## TEXT PROVIDED
□ □ □

FIG. 1 illustrates a partial cross-sectional view of a ceramic matrix composite (CMC) material 10 having an adhesive 12 and a protective coating 14 deposited thereon. An exemplary CMC material 10 may have a plurality of layers of ceramic fibers 13 disposed with a ceramic matrix material 15. CMC material 10 may be used to cover or form various components as recognized by those skilled in the art. Another exemplary CMC material 10, shown in FIG. 2, may have a plurality of fabric laminate layers 20 interposed among a plurality of matrix material layers 22 to form a 2-dimensional composite layer CMC material 10. Layers 20 may be woven or wound so that fibers are in two directions and essentially in one plane. For typical 2-dimensional fiber structures, the two principle fiber directions are typically, but not necessarily, orthogonal as appreciated by those skilled in the art.

Laminate layers 20 may be, for example, woven fabric such as oxide based ceramic fibers selected from the group of refractory oxide fibers including Al2O3, Al2O3—SiO2, mullite, YAG, and Al2O3-YAG eutectics. Matrix material layers 22 may be, for example, an oxide based ceramic material and may be one selected from the group of Al2O3, Al2O3—SiO2, mullite, YAG, and LaPO4. The present invention may be applied to any such reinforced matrix composite material including non-oxide based, and may be applied for use in high temperature environments, such as gas turbine engines.

2-dimensional composite layers or laminated oxide CMC materials 10 typically exhibit anisotropic properties in that they provide excellent in-plane mechanical properties but by comparison exhibit poorer properties in the transverse direction. It will be appreciated that CMC materials 10 may have “free” edges such as the lateral edges or ends of the material forming the perimeter of a piece of CMC material 10 when fabricated, or cut to shape or length. For example, as appreciated from FIG. 2, a free edge 30 may be described as the transverse direction in a 2-dimensional fabric laminated type structure, or thickness, such as CMC material 10 when viewed at a directly perpendicular angle. Free edge 30 may expose layers of infiltrated woven fabric 20 and matrix only material 22.

□ □ □

## STORED DATA
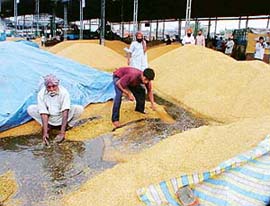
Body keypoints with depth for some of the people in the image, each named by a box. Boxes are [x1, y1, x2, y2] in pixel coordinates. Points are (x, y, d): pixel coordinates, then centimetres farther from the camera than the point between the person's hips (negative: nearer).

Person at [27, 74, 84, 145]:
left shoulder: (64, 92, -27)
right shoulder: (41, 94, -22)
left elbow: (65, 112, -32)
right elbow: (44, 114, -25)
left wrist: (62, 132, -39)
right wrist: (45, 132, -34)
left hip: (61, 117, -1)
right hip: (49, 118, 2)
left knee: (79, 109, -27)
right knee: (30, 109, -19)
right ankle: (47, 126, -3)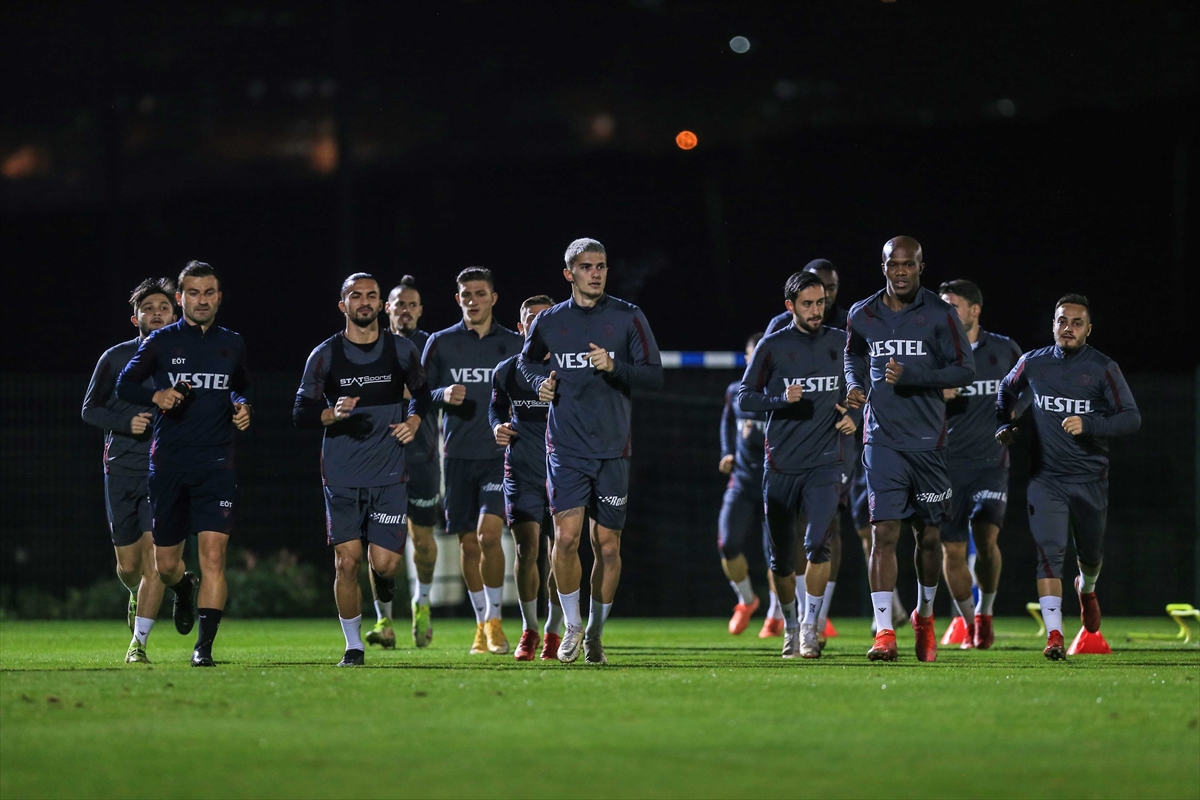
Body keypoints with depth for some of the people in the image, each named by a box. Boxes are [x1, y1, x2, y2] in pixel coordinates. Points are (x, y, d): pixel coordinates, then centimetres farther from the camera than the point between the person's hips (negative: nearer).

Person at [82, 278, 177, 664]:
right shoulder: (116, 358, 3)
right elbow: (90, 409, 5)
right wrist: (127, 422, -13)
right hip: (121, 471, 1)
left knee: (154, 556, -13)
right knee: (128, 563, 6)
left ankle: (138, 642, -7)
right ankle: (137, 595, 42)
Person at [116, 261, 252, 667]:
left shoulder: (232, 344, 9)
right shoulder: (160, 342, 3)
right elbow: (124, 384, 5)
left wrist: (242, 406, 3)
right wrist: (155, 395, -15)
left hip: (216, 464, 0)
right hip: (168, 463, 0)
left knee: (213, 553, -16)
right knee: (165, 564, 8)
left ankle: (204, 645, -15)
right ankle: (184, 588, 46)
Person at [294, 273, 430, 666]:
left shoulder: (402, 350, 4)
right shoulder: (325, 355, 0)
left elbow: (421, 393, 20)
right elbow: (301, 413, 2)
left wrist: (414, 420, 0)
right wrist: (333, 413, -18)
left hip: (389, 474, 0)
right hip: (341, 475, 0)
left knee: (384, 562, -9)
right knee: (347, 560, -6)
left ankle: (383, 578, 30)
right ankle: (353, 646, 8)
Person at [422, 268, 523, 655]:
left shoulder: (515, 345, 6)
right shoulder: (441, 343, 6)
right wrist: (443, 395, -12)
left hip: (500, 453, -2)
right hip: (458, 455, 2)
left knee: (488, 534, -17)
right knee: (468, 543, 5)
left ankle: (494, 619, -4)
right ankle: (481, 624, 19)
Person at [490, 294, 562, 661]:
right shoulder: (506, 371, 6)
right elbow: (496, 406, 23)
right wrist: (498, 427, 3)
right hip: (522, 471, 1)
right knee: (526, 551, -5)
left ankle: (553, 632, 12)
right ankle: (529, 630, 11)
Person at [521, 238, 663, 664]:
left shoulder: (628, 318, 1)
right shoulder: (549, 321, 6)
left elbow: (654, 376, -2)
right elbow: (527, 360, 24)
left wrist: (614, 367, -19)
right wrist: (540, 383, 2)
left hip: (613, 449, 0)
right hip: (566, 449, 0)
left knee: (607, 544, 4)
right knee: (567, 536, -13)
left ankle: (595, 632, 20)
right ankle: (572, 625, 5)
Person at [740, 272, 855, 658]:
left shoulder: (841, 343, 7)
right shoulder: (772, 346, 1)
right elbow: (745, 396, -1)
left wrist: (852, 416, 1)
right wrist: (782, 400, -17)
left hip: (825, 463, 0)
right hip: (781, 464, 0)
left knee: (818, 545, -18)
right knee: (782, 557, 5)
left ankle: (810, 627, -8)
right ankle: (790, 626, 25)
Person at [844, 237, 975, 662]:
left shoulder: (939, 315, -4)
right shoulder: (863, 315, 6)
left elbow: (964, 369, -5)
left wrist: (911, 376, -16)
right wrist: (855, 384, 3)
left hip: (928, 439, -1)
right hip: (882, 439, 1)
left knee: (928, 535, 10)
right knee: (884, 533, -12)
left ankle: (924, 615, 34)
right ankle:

□ □ □

## EXERCISE INSTRUCTIONS
Resume the passage on ceramic matrix composite materials, picking up right after its last sentence.

## OUTPUT FOR THIS EXERCISE
CMC materials 10 having free edges are susceptible to stresses arising from both thermal and mechanical loads, which may result in the initiation of a delaminating crack that may grow to the point of causing failure in the composite structure. Methods of the present invention allow for using lasers to create a dense edge surface that will both improve the resistance of the CMC material 10 to edge stresses and increase the wear and/or hardness properties of the material, which is a long-term concern with respect to surfaces that make contact during use.

It is known to cut and shape CMC material 10 by using water jet cutting and fine grinding operations to finish the CMC material 10. These techniques typically result in edge surfaces having exposed fabric laminate layers 20 and matrix material layers 22, i.e., free edges. This can be appreciated from FIG. 2. The inventors of the present invention have determined that such free edges of CMC material 10 may be sealed during laser cutting, or sealed with lasers after having been fabricated or cut.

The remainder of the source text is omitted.